PAGE:

------------

Three years has gone by since Imagine Dragons released their debut album, Night Visions. I myself first fell in love with their single Radioactive, after which I went completely mental for the whole album. Imagine Dragons have this amazing ability to create sound worlds that expand around you and put you in that exact state of mind they want you in. This year they released their second album Smoke+Mirrors, and although it is slightly more difficult than its predecessor, the band still remain masters of sound worlds.
Smoke+Mirrors mixes different styles more than the previous album. Some songs are heavier rock, others cross over for example to folk or pop with Indian or tribal influence. Although you could find different styles on Night Visions as well, it was still a bit more coherent than its successor. The fact that Smoke+Mirrors has been influenced by various genres and sounds makes it more interesting, but also a bit more difficult. The songs on the album are bound together with Dan Reynolds’ husky vocals that surprise with rawness and sometimes sudden sweetness. Other stitches of the patchwork album are the interesting beats, guitar solos, and the lyrical themes that run through the piece. Mixing different styles proves that the band is not afraid to experiment, and even sound ugly occasionally.

------------

STORED RECORDS:
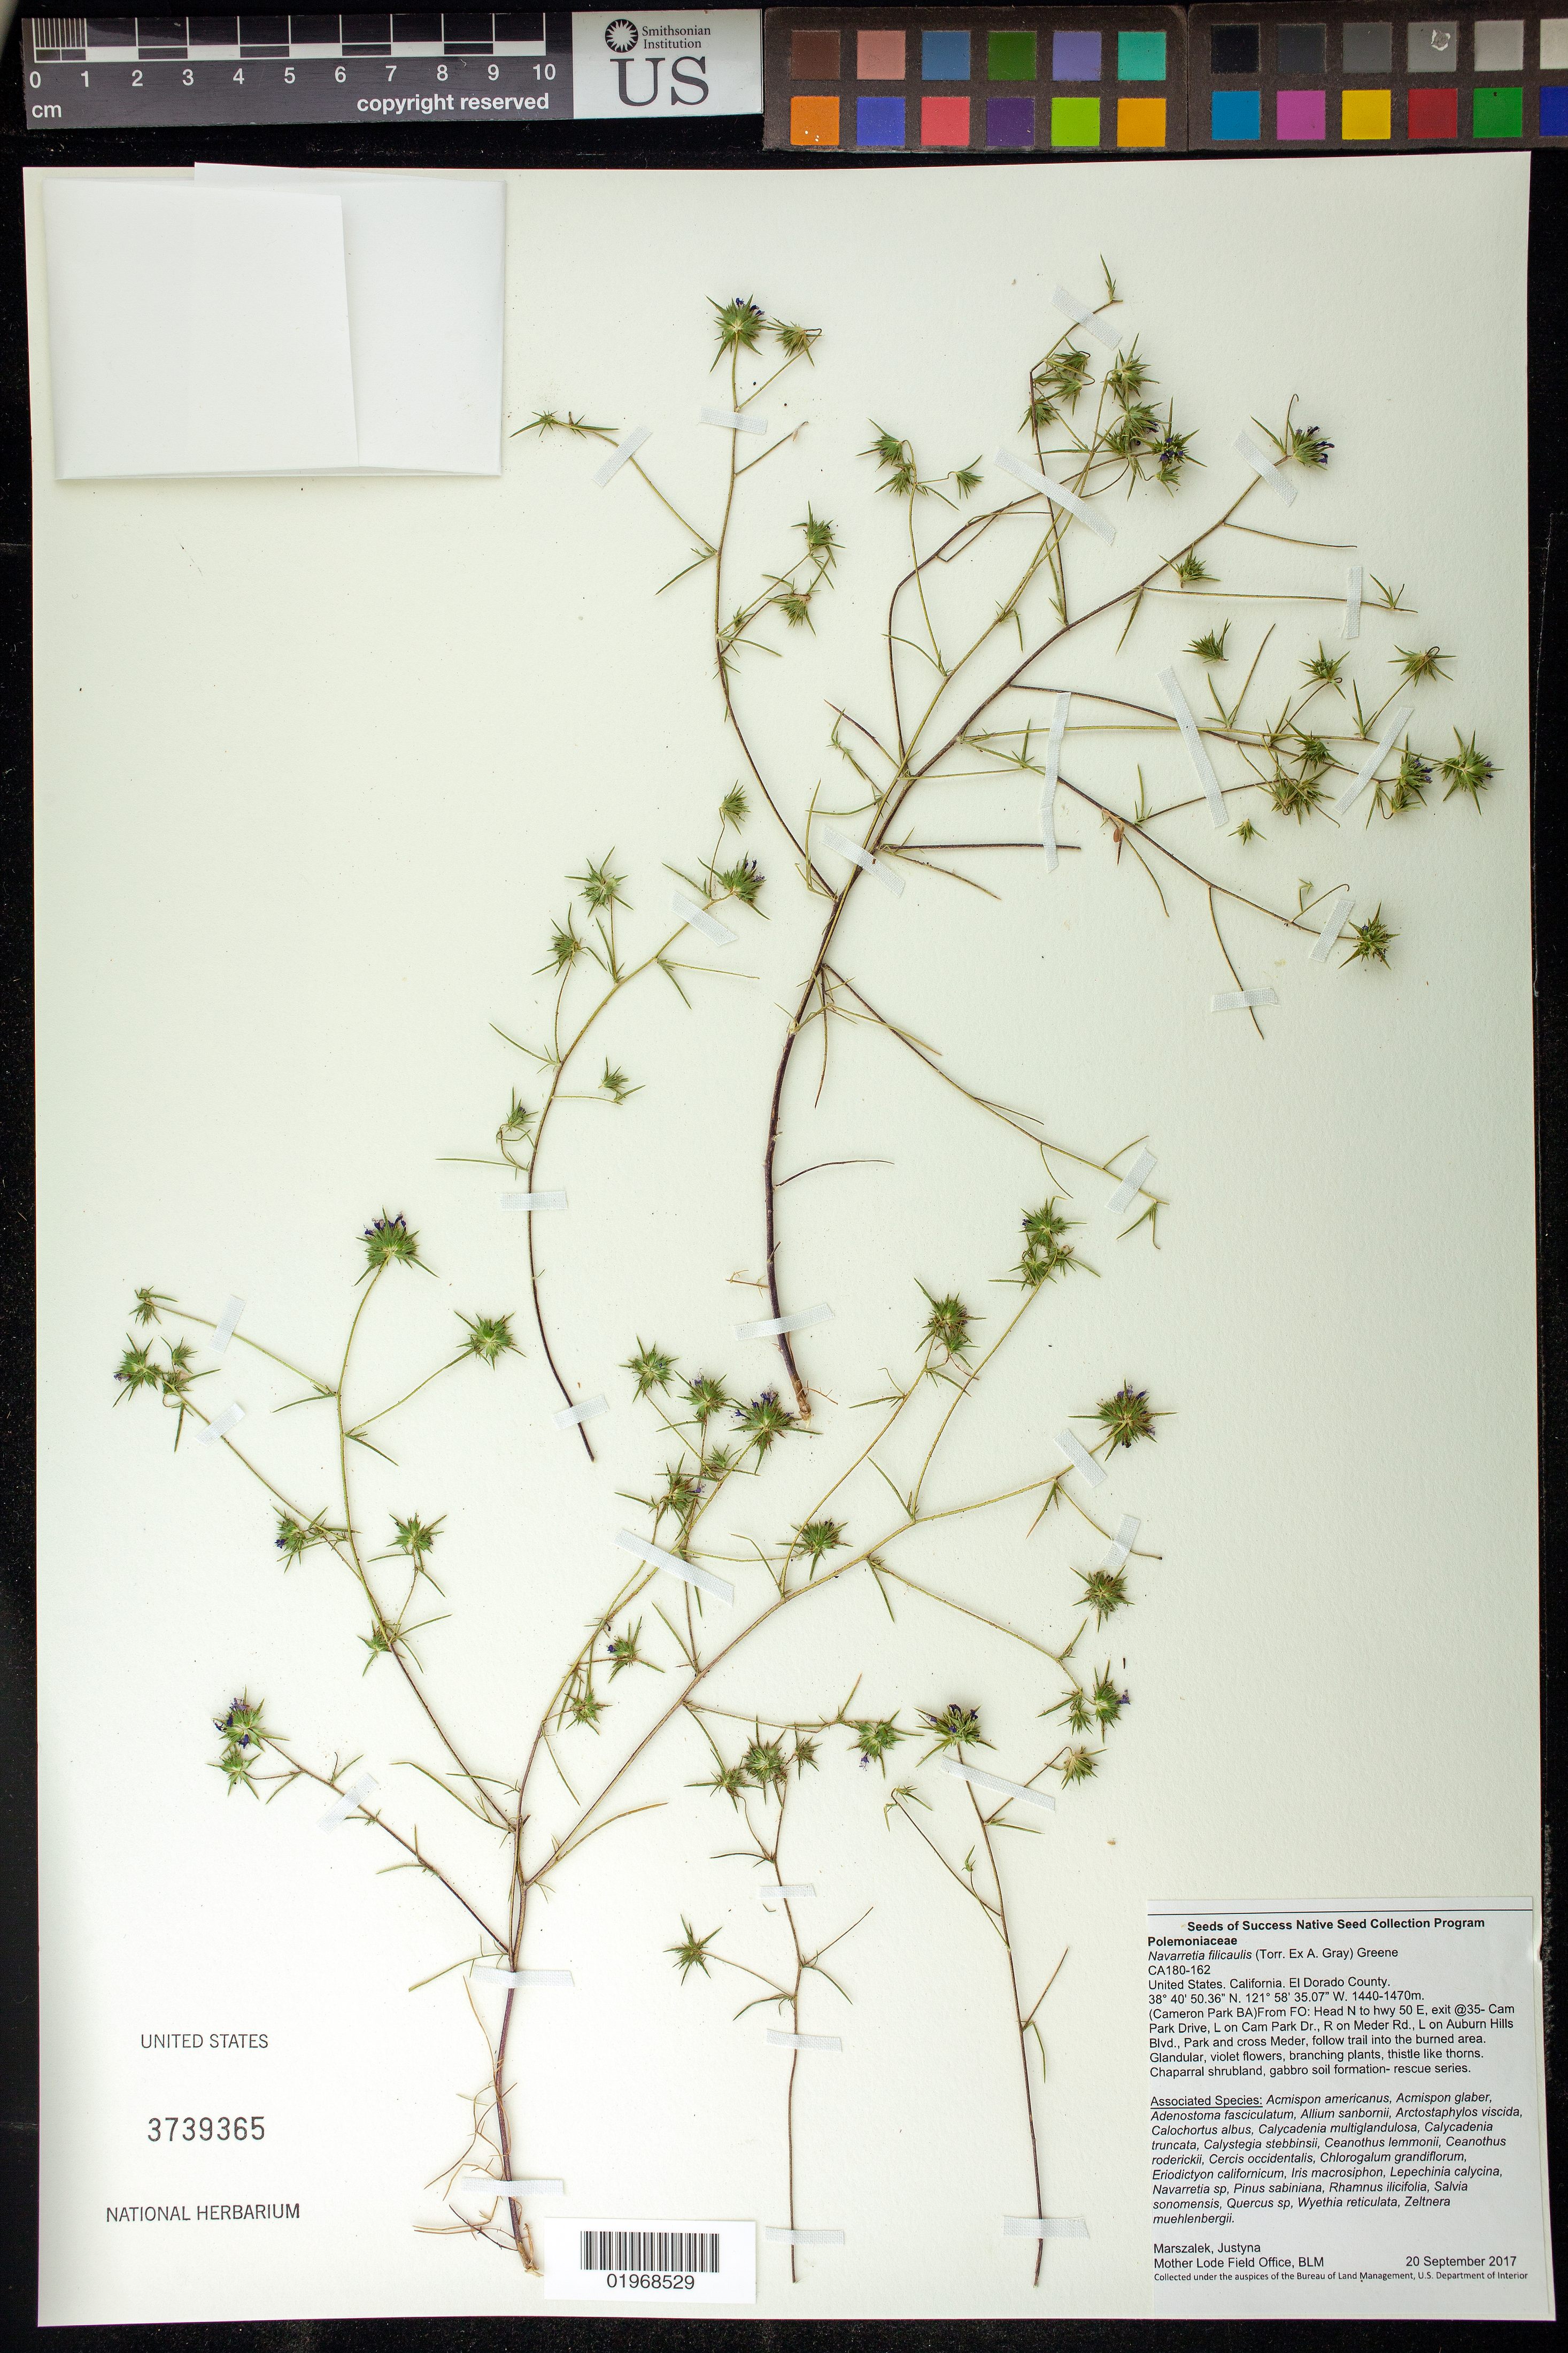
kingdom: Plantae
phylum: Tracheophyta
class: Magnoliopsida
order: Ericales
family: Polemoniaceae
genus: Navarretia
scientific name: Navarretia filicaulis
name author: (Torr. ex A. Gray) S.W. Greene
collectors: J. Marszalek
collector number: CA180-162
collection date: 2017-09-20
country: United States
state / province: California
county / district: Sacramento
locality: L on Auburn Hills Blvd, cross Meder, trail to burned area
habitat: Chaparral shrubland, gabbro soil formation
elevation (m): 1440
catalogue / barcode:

------------

TASK DIRECTIONS: Please condense the paragraph of the album review above that begins "Smoke+Mirrors mixes different styles" into a short bulleted list that keeps its main facts.

RESULT FOR THIS TASK:
- Smoke+Mirrors mixes styles more than Night Visions. Some songs are heavier rock, and others cross over to folk or pop with Indian or tribal influence.
- Night Visions also had different styles but was a bit more coherent.
- The variety of genres makes the new album more interesting but also a bit more difficult.
- Dan Reynolds' husky vocals, raw and sometimes suddenly sweet, tie the songs together. Interesting beats, guitar solos, and recurring lyrical themes also hold the album together.
- The mixing of styles shows the band is not afraid to experiment, or even to sound ugly occasionally.